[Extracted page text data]

________

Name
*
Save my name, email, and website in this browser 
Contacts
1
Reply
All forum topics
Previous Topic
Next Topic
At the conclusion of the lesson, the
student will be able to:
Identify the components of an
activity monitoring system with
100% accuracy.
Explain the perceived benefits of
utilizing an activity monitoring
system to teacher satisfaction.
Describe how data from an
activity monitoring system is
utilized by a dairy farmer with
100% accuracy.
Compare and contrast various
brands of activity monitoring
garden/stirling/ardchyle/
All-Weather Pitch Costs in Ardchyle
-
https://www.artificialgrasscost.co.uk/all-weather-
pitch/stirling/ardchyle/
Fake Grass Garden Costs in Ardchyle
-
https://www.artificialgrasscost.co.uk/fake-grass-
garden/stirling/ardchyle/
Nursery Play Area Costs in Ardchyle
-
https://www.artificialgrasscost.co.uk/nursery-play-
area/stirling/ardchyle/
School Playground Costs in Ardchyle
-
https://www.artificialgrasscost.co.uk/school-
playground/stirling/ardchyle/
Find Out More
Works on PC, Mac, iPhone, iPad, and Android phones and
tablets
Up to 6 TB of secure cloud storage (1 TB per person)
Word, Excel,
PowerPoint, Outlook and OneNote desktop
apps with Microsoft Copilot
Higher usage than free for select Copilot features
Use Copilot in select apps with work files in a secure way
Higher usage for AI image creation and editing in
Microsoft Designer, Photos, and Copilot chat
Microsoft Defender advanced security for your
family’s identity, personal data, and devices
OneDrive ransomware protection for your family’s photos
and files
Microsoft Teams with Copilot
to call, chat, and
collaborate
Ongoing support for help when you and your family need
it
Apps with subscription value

________

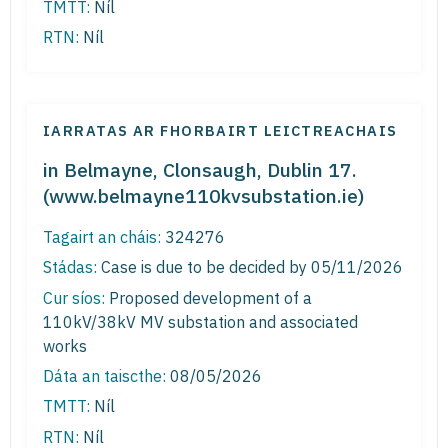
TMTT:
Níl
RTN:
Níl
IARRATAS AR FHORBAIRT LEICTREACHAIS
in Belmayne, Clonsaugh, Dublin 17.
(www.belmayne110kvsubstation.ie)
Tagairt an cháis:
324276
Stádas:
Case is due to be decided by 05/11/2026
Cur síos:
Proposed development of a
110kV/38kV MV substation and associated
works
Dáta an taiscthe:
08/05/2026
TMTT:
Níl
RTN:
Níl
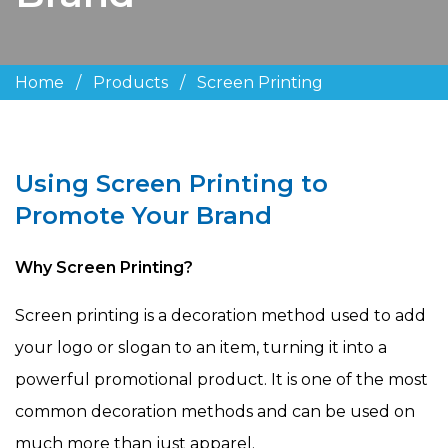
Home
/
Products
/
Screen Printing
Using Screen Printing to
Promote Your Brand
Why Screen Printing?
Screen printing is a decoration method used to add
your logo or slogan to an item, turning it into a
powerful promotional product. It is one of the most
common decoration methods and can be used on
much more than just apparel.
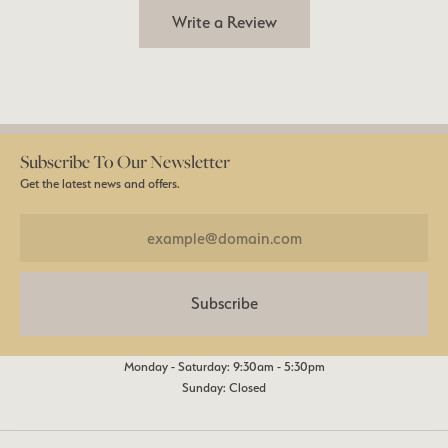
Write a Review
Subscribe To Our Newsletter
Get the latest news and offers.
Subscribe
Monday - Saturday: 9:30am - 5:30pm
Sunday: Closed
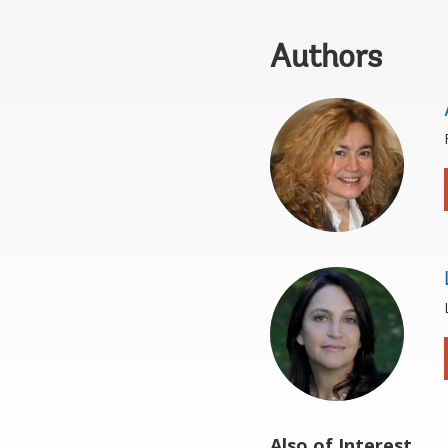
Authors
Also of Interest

________

PROBLEM TO WORK ON:
Using the data above, repeat exactly the lines that begin at the line with "family’s identity, personal data, and devices" and end at the line with "Apps with subscription value", both ends included.

TASK SOLUTION:
family’s identity, personal data, and devices
OneDrive ransomware protection for your family’s photos
and files
Microsoft Teams with Copilot
to call, chat, and
collaborate
Ongoing support for help when you and your family need
it
Apps with subscription value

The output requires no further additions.